Je suis habituée à lire des chroniques de Frederic Beigbeder tous les mois dans le magazine "Lire". J'y prends en général beaucoup de plaisir car il est certain qu'il n'a pas sa langue dans sa poche et il sait se montrer un brin désinvolte, voir il jette un peu d'huile sur le feu.
Dans son livre, j'ai retrouvé cette plume. Il est un provocateur et l'on se demande si on l'adore ou si on lui mettrait bien volontiers une paire de gifles. Sans doute les deux à la fois.

Il sait se moquer des autres, mais il n'est pas avare de bons jeux de mots sur lui-même. Il n'est pas toujours tendre même si charité bien ordonnée commence par soi-même.
Je ne prends pas tout pour argent comptant car Beigbeider sait mêler le vrai et le faux avec brio. Il reste quand même de l'authenticité dans ce récit.
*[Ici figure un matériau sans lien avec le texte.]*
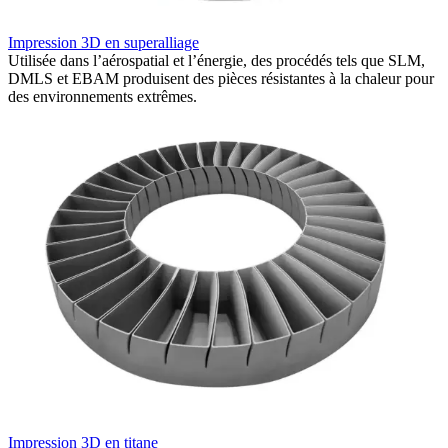
Impression 3D en superalliage
I
Utilisée dans l’aérospatial et l’énergie, des procédés tels que SLM,
W
DMLS et EBAM produisent des pièces résistantes à la chaleur pour
c
des environnements extrêmes.
c
Impression 3D en titane
I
L’inspiration pour ce titre lui est venu d’une expérience peu ordinaire. Il a en effet commencé à « rédiger » lors d’une garde-à-vue pour avoir fait usage de stupéfiants sur le capot d’une voiture en plein Paris ! Pas banal, mais l’homme ne l’est pas non plus…
« J’aurais donné n’importe quoi pour un livre ou un somnifère. N’ayant ni l’un, ni l’autre, j’ai commencé à écrire ceci dans ma tête, sans stylo, les yeux fermés. Je souhaite que ce livre vous permette de vous évader autant que moi, cette nuit-là. »
Je me suis évadée, certes, mais dans mon passé car j’ai retrouvé pleins de petites choses ici ou là qui sentait bon la nostalgie et l’enfance. Je suis pourtant 10 ans plus jeune, mais il y a des choses presque immuables…

La définition que Frédéric Beigbeder nous donne sur ce qu’est un enfant, ce qu’il vit peut surprendre, voir en choquer peut-être certains, mais moi, je lui ai trouvé une vérité crue qui peut faire mal, qui n’est donc pas toujours bonne à dire, mais pourtant…
« On a tendance à idéaliser ses débuts, mais un enfant est d’abord un paquet que l’on nourrit, transporte et couche. En échange du logement et de la nourriture, le paquet se conforme à peu près au règlement intérieur. »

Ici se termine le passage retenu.